In my application, I'm using Prism and it loads three modules by discovery (Unity).
When the modules are loading, they register each View in "TopLeftRegion" region.
I'm trying to perform a navigation of module views. I mean, create Before
and Next
methods where can activate (or ["TopLeftRegion"].Activate(..)
) the current view in that region.
For example, Imagine I have:
|_ModuleA
|
|_ModuleB
|
|_ModuleC
If my current view is ModuleA
, if I press Next
, must show ModuleB
, if I press Before
must show ModuleA
in that region.
I was watching the property:
regionManager.Regions["TopLeftRegion"].Views
But I don't know to do this. The property View
doesn't allow to access to the data and move into it.
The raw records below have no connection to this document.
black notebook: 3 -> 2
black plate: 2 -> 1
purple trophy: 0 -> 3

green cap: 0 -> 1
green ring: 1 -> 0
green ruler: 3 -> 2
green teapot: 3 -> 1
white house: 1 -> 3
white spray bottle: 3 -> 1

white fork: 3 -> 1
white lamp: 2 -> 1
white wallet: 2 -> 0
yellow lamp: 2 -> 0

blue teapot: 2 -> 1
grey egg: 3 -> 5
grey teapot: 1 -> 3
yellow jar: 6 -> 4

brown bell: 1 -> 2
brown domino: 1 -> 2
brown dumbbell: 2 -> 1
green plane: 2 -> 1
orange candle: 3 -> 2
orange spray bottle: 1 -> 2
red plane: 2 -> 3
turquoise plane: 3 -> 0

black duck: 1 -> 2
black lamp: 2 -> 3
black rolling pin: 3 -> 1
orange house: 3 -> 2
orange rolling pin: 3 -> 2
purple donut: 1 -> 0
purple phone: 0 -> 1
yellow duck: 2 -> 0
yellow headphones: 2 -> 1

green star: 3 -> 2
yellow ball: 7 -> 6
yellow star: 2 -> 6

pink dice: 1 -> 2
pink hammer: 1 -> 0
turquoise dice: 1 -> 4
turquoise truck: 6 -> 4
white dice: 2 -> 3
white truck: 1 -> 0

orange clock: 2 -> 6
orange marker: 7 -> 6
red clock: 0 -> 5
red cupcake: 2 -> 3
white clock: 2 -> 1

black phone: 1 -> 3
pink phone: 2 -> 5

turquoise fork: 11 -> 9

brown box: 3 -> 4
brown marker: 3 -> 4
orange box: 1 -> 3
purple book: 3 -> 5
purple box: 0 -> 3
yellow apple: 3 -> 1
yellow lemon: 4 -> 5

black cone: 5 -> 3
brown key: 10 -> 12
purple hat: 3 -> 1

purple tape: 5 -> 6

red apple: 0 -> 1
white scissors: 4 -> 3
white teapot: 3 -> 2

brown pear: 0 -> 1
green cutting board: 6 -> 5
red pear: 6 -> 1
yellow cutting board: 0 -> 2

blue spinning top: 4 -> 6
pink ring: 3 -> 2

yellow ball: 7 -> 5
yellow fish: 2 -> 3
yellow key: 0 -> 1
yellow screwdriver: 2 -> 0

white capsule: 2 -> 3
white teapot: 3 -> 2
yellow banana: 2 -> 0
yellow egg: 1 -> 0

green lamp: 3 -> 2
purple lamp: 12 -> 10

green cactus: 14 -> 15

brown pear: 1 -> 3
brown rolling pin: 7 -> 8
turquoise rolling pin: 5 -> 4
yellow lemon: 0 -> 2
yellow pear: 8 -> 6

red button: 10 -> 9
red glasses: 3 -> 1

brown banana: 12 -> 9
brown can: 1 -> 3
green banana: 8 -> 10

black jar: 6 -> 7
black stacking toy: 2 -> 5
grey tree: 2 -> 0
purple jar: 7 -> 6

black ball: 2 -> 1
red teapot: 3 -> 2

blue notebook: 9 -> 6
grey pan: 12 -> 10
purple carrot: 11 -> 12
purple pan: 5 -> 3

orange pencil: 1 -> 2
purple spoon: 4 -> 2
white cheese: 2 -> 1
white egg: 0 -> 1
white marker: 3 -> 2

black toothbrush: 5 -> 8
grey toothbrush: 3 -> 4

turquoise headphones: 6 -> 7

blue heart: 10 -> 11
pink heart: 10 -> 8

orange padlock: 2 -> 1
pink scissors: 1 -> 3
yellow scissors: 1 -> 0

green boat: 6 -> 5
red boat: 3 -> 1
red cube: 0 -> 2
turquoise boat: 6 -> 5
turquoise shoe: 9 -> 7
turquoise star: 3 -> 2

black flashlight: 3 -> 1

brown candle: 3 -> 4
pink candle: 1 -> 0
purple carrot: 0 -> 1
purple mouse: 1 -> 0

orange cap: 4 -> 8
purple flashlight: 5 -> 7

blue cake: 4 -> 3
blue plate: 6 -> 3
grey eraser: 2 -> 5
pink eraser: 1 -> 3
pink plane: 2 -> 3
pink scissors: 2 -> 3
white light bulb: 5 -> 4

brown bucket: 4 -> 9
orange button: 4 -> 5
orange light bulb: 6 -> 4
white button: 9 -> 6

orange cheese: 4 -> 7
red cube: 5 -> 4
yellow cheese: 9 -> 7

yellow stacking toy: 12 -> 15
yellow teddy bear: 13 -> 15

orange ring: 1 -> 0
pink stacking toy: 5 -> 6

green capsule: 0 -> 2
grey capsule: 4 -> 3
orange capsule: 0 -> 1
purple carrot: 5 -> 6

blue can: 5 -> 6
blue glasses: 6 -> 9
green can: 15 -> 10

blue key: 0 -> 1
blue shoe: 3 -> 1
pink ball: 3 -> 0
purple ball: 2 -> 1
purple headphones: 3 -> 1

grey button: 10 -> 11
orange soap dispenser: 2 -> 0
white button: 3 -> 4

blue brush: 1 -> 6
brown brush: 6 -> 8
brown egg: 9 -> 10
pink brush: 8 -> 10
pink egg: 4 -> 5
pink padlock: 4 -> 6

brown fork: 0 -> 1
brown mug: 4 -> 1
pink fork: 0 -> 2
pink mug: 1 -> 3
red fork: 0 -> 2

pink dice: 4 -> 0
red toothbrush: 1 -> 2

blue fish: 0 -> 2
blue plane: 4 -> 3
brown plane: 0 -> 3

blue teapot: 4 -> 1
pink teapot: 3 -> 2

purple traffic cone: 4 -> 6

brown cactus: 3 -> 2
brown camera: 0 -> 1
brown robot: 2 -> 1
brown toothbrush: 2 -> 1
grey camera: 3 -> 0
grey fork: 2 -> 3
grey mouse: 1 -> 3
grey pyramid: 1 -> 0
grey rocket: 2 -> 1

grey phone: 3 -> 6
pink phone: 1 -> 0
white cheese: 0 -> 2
Here's a simple project, I'm trying to create that method in ShellViewModel and I don't get it. How can I do to navigate each module?
Prism doesn't assume that there is only one active view in a region, so there aren't any properties on the Region class that make this super simple. But it isn't too tricky.
The RegionManager class tracks which views are active in the ActiveViews property. It isn't tracking which one view is active. In your case, your region only supports one active view, so you can just find the first view in that collection.
The other tricky part is finding the active view in the Region.Views collection. Below I cast the Region.Views as a List so that I could use FindIndex to locate the index of that active view.
private void Next(object commandArg)
{
IRegion myRegion = _regionManager.Regions["TopLeftRegion"];
object activeView = myRegion.ActiveViews.FirstOrDefault(); //Here we're trusting that nobody changed the region to support more than one active view
List<object> myList = myRegion.Views.ToList<object>(); //Cast the list of views into a List<object> so we can access views by index
int currentIndex = myList.FindIndex(theView => theView == activeView);
int nextIndex = (currentIndex + 1) % (myList.Count); //Wrap back to the first view if we're at the last view
object nextView = myList[nextIndex];
myRegion.Activate(nextView);
}
Navigating to the previous view would be mostly the same, except you'd subtract one from the index instead of adding one.